Friday, January 12, 2018

What is the effect of additional physiotherapy on sitting balance following stroke compared to standard physiotherapy treatment: A systematic review

Once again laziness rules, meta-analysis rather than actually running clinical trials to solve all the problems in stroke. You can't get stroke protocols from meta-analysis.  No problem to them, they aren't the stroke survivors trying to get back to daily life.  This is why I think the complete stroke leadership(such as it is) needs to be destroyed.
http://search.naric.com/research/rehab/redesign_record.cfm?search=2&type=all&criteria=J77341&phrase=no&rec=135278&article_source=Rehab&international=0&international_language=&international_location=
Topics in Stroke Rehabilitation , Volume 23(1) , Pgs. 15-25.

NARIC Accession Number: J77341.  What's this?
ISSN: 1074-9357.
Author(s): Bank, Jessica; Charles, Katherine; Morgan, Prue.
Publication Year: 2016.
Number of Pages: 11.
Abstract: Study reviewed research that compared the effects of standard physiotherapy to standard physiotherapy plus an additional physiotherapy treatment on the outcome of sitting balance after stroke.

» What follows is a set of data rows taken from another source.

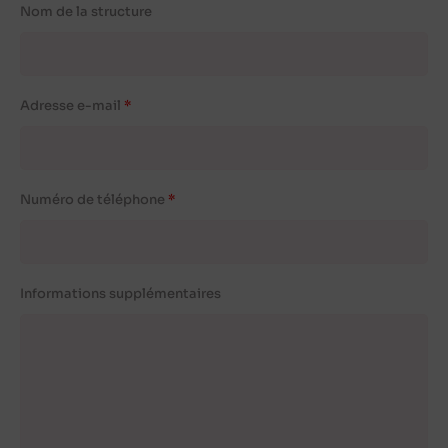
Nom de la structure
Adresse e-mail
Numéro de téléphone
Informations supplémentaires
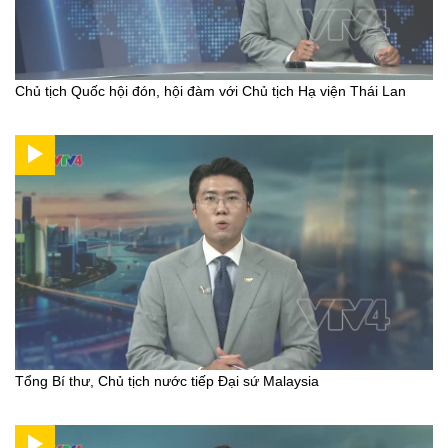
Chủ tịch Quốc hội đón, hội đàm với Chủ tịch Hạ viện Thái Lan
Tổng Bí thư, Chủ tịch nước tiếp Đại sứ Malaysia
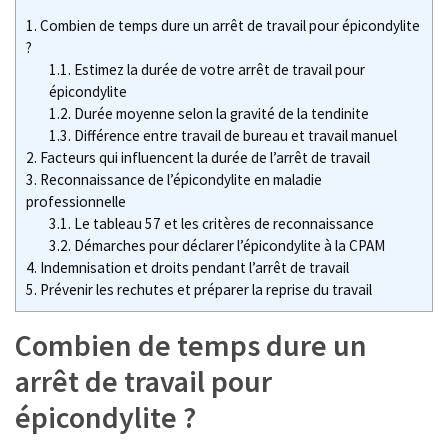
salaires
1.
Combien de temps dure un arrêt de travail pour épicondylite
dans
?
la
1.1.
Estimez la durée de votre arrêt de travail pour
métallurgie
épicondylite
:
1.2.
Durée moyenne selon la gravité de la tendinite
comment
1.3.
Différence entre travail de bureau et travail manuel
lire
2.
Facteurs qui influencent la durée de l’arrêt de travail
les
3.
Reconnaissance de l’épicondylite en maladie
SMH
professionnelle
3.1.
Le tableau 57 et les critères de reconnaissance
2026
3.2.
Démarches pour déclarer l’épicondylite à la CPAM
4.
Indemnisation et droits pendant l’arrêt de travail
Travail
5.
Prévenir les rechutes et préparer la reprise du travail
à
domicile
Combien de temps dure un
en
emballage
arrêt de travail pour
et
épicondylite ?
mise
sous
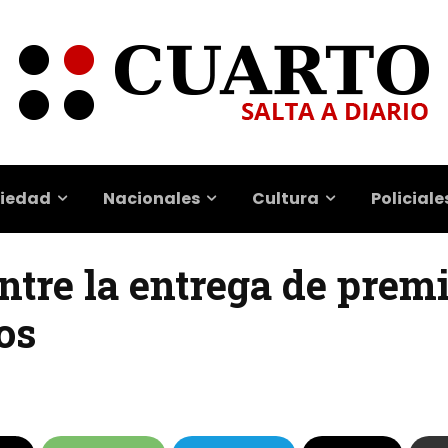
iedad
Nacionales
Cultura
Policiale
ntre la entrega de premi
os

The Cochrane Library, CINAHL, Embase, Ovid Medline, AMED, and the Physiotherapy Evidence Database (PEDro) databases were searched up to December 2014 for relevant randomized controlled trials published in English in peer-reviewed journals. The PEDro scale was used to assess study quality. Eleven studies met inclusion criteria. Nine targeted the International Classification of Function, Disability and Health (ICF) domain of Activity. The Trunk Control Test (TCT) was used as a primary outcome measure in five studies, and the Trunk Impairment Scale (TIS) was used in four. There was a significant effect (mean difference = 1.67) favoring intervention, as measured by the TIS. There was no evidence to support the effect of additional treatment on sitting balance as measured by the TCT (mean difference = −1.53). The current evidence supports strategies that target deficits at the activity level and increase total treatment time. The TIS is most responsive as a measure of treatment efficacy. Further research is required using recommended outcome measures to facilitate generation of a minimum data set and data pooling.
Descriptor Terms: EQUILIBRIUM, EXERCISE, LITERATURE REVIEWS, MOTOR SKILLS, PHYSICAL THERAPY, POSITIONING, POSTURE, REHABILITATION, STROKE.


Can this document be ordered through NARIC's document delivery service*?: Y.

Citation: Bank, Jessica, Charles, Katherine, Morgan, Prue. (2016). What is the effect of additional physiotherapy on sitting balance following stroke compared to standard physiotherapy treatment: A systematic review.  Topics in Stroke Rehabilitation , 23(1), Pgs. 15-25. Retrieved 1/11/2018, from REHABDATA database.